BAGHDAD - A car bomb exploded outside a liquor store in northern Iraq overnight, killing at least 12 civilians, a senior police officer said Sunday.

The blast struck the northern oil-rich and ethnically-mixed city of Kirkuk, deputy police chief Maj. Gen. Torhan Abdul-Rahman Youssef said. Youssef said that the blast in the western al-Wasiti neighbourhood wounded 29.

Kirkuk is located 290 kilometres (180 miles) north of Baghdad.

Militants often target night clubs, liquor stores and brothels. They want to impose a strict interpretation of Islam in Iraq.
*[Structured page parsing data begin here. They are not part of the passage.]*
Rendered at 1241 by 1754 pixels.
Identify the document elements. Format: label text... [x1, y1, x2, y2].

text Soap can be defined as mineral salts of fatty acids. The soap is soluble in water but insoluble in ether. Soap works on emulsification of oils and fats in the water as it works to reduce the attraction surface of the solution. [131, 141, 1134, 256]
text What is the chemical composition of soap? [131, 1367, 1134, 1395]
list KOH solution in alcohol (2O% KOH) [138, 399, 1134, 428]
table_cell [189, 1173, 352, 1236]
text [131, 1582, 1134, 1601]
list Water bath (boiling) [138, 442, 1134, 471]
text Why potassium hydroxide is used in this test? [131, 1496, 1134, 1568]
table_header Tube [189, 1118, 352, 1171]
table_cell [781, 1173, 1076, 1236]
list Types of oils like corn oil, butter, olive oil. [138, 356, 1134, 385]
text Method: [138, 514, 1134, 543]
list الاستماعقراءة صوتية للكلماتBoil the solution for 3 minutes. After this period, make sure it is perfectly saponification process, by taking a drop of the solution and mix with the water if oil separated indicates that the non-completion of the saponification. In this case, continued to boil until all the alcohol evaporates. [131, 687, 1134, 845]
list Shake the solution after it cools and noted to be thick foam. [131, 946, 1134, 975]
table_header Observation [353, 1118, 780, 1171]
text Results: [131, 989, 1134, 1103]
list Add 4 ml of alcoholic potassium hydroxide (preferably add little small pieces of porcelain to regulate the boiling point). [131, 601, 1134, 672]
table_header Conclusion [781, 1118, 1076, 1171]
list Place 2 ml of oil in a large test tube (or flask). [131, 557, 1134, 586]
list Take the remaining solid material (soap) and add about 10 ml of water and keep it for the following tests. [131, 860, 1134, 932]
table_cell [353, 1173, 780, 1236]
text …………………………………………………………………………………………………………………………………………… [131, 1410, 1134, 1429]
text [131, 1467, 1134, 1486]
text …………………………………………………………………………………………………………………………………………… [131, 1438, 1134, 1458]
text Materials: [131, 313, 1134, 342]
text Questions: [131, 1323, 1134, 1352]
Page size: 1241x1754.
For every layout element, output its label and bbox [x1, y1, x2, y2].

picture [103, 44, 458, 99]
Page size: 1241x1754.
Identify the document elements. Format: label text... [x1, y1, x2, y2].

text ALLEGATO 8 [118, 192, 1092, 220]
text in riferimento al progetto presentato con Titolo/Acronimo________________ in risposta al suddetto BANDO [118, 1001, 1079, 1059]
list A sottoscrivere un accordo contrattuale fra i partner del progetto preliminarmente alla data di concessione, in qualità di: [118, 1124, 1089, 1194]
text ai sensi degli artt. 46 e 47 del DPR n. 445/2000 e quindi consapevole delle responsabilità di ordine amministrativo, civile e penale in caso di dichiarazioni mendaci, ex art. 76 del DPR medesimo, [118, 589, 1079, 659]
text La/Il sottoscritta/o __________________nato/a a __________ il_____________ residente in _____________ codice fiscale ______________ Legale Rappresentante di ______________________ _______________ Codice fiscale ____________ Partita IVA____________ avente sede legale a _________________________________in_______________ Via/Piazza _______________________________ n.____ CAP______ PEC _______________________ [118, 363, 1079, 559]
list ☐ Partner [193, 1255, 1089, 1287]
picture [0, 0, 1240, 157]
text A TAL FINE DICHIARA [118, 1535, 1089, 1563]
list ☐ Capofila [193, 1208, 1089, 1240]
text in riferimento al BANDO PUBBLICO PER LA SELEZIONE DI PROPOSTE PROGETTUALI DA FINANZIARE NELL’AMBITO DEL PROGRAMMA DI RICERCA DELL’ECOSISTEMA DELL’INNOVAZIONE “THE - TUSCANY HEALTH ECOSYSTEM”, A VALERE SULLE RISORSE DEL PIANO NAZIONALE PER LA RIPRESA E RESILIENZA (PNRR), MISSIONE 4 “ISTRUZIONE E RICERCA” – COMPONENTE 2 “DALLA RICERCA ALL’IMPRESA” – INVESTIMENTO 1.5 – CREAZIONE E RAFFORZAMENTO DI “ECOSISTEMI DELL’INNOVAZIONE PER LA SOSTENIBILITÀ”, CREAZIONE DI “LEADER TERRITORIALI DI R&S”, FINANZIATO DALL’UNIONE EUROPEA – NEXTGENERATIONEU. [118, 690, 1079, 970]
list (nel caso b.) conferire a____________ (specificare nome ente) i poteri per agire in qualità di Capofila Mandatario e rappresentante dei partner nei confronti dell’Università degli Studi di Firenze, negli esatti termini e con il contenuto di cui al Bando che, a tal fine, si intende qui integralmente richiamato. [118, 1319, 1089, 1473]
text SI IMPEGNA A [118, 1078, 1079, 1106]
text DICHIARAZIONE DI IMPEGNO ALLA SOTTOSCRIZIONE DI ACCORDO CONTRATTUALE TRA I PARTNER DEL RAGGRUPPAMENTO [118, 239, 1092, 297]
The attack comes as Iraq's Shiite-led government is struggling to contain a surge in sectarian violence unseen since the country was pushed to the brink of civil war in 2006 and 2007 after the U.S.-led invasion that toppled dictator Sadaam Hussein. According to the United Nations, 8,868 people were killed in Iraq last year.

The uptick in violence also comes as the country's political rivals are trying to form a new government after parliamentary elections April 30. Shiite Prime Minister Nouri al-Maliki's bloc emerged as the biggest winner, securing 92 seats in the 328-member parliament, but it failed to gain the majority needed to govern alone.